• WHAT IS ASKED:
Show every line in the rows that contains the string "skCircle".

[Stored items from a collection]

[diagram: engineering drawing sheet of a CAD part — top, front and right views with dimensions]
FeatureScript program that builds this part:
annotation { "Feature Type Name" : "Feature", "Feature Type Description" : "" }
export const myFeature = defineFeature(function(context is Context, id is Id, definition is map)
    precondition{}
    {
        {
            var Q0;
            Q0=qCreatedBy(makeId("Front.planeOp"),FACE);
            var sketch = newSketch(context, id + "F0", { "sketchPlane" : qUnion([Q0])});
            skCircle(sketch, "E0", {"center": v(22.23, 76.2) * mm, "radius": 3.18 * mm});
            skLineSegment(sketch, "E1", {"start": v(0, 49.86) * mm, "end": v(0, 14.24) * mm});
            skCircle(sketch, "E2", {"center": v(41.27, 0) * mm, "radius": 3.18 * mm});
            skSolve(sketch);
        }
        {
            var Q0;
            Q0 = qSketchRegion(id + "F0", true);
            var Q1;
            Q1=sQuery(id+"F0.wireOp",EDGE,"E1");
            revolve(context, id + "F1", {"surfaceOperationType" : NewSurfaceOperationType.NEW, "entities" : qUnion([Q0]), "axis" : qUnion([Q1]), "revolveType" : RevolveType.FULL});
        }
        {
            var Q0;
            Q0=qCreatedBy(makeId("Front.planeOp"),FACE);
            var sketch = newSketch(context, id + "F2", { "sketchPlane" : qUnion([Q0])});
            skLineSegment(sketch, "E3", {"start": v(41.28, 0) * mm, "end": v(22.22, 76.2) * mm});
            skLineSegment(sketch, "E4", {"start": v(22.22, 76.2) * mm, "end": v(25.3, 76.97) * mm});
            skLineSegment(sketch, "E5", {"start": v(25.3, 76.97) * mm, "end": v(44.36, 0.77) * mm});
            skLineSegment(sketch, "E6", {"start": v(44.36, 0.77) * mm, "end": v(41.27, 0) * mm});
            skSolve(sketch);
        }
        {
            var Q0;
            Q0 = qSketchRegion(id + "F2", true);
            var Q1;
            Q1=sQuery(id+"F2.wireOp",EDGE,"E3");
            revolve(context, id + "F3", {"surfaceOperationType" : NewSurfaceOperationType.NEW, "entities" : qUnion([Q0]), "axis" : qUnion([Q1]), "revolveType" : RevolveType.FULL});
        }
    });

• FINISHED TASK:
            skCircle(sketch, "E0", {"center": v(22.23, 76.2) * mm, "radius": 3.18 * mm});
            skCircle(sketch, "E2", {"center": v(41.27, 0) * mm, "radius": 3.18 * mm});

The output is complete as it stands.